● Data for this exercise
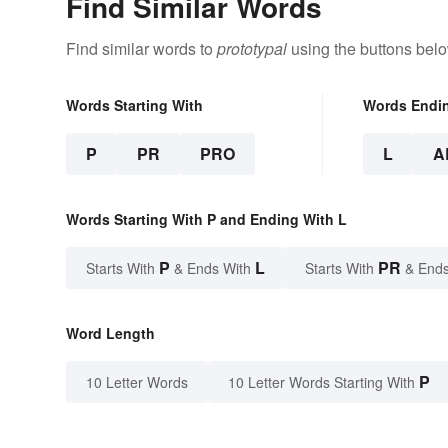
Find Similar Words
Find similar words to
prototypal
using the buttons belo
Words Starting With
Words Endi
P
PR
PRO
L
A
Words Starting With P and Ending With L
P
L
PR
Starts With
& Ends With
Starts With
& Ends
Word Length
P
10 Letter Words
10 Letter Words Starting With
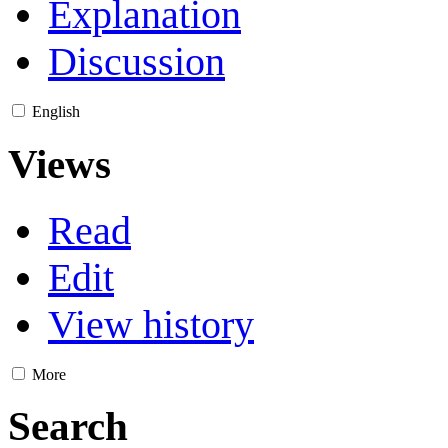
Explanation
Discussion
English
Views
Read
Edit
View history
More
Search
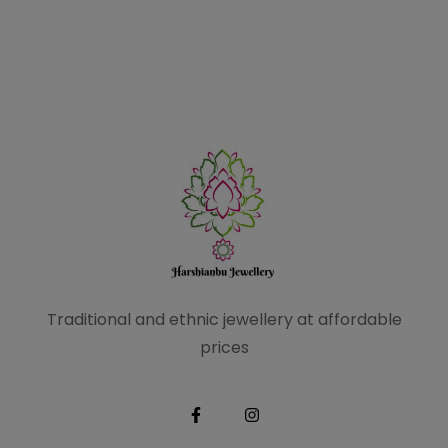
Traditional and ethnic
jewellery at affordable
prices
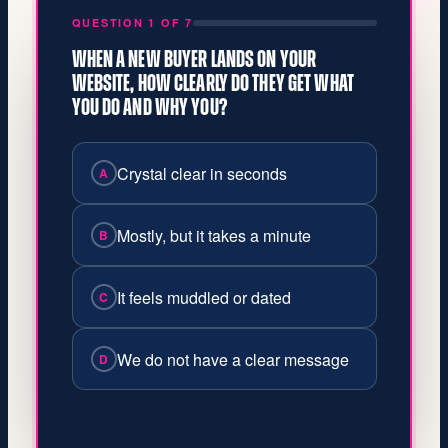
QUESTION 1 OF 7
WHEN A NEW BUYER LANDS ON YOUR
WEBSITE, HOW CLEARLY DO THEY GET WHAT
YOU DO AND WHY YOU?
Crystal clear in seconds
A
Mostly, but it takes a minute
B
It feels muddled or dated
C
We do not have a clear message
D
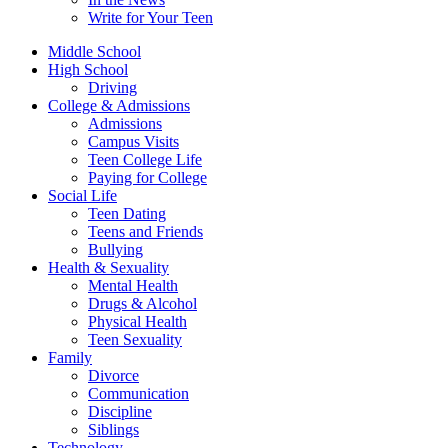
Write for Your Teen
Middle School
High School
Driving
College & Admissions
Admissions
Campus Visits
Teen College Life
Paying for College
Social Life
Teen Dating
Teens and Friends
Bullying
Health & Sexuality
Mental Health
Drugs & Alcohol
Physical Health
Teen Sexuality
Family
Divorce
Communication
Discipline
Siblings
Technology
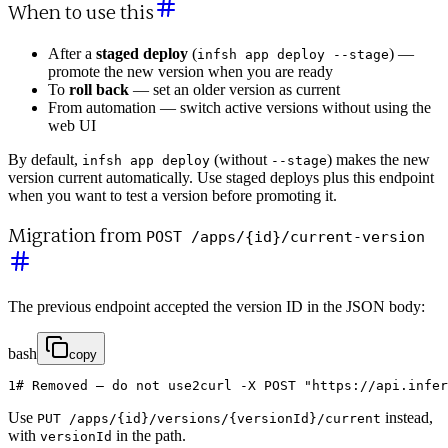
When to use this
After a
staged deploy
(
) —
infsh app deploy --stage
promote the new version when you are ready
To
roll back
— set an older version as current
From automation — switch active versions without using the
web UI
By default,
(without
) makes the new
infsh app deploy
--stage
version current automatically. Use staged deploys plus this endpoint
when you want to test a version before promoting it.
Migration from
POST /apps/{id}/current-version
The previous endpoint accepted the version ID in the JSON body:
bash
copy
1
# Removed — do not use
2
curl
-
X
POST
"https://api.infer
Use
instead,
PUT /apps/{id}/versions/{versionId}/current
with
in the path.
versionId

● Description of the task
Would you print all the entries again exactly, minus any pictures?

● Solution for this problem
Find Similar Words
Find similar words to
prototypal
using the buttons belo
Words Starting With
Words Endi
P
PR
PRO
L
A
Words Starting With P and Ending With L
P
L
PR
Starts With
& Ends With
Starts With
& Ends
Word Length
P
10 Letter Words
10 Letter Words Starting With
Explanation
Discussion
English
Views
Read
Edit
View history
More
Search
Traditional and ethnic
jewellery at affordable
prices
QUESTION 1 OF 7
WHEN A NEW BUYER LANDS ON YOUR
WEBSITE, HOW CLEARLY DO THEY GET WHAT
YOU DO AND WHY YOU?
Crystal clear in seconds
A
Mostly, but it takes a minute
B
It feels muddled or dated
C
We do not have a clear message
D
Write for Your Teen
Middle School
High School
Driving
College & Admissions
Admissions
Campus Visits
Teen College Life
Paying for College
Social Life
Teen Dating
Teens and Friends
Bullying
Health & Sexuality
Mental Health
Drugs & Alcohol
Physical Health
Teen Sexuality
Family
Divorce
Communication
Discipline
Siblings
Technology
When to use this
After a
staged deploy
(
) —
infsh app deploy --stage
promote the new version when you are ready
To
roll back
— set an older version as current
From automation — switch active versions without using the
web UI
By default,
(without
) makes the new
infsh app deploy
--stage
version current automatically. Use staged deploys plus this endpoint
when you want to test a version before promoting it.
Migration from
POST /apps/{id}/current-version
The previous endpoint accepted the version ID in the JSON body:
bash
copy
1
# Removed — do not use
2
curl
-
X
POST
"https://api.infer
Use
instead,
PUT /apps/{id}/versions/{versionId}/current
with
in the path.
versionId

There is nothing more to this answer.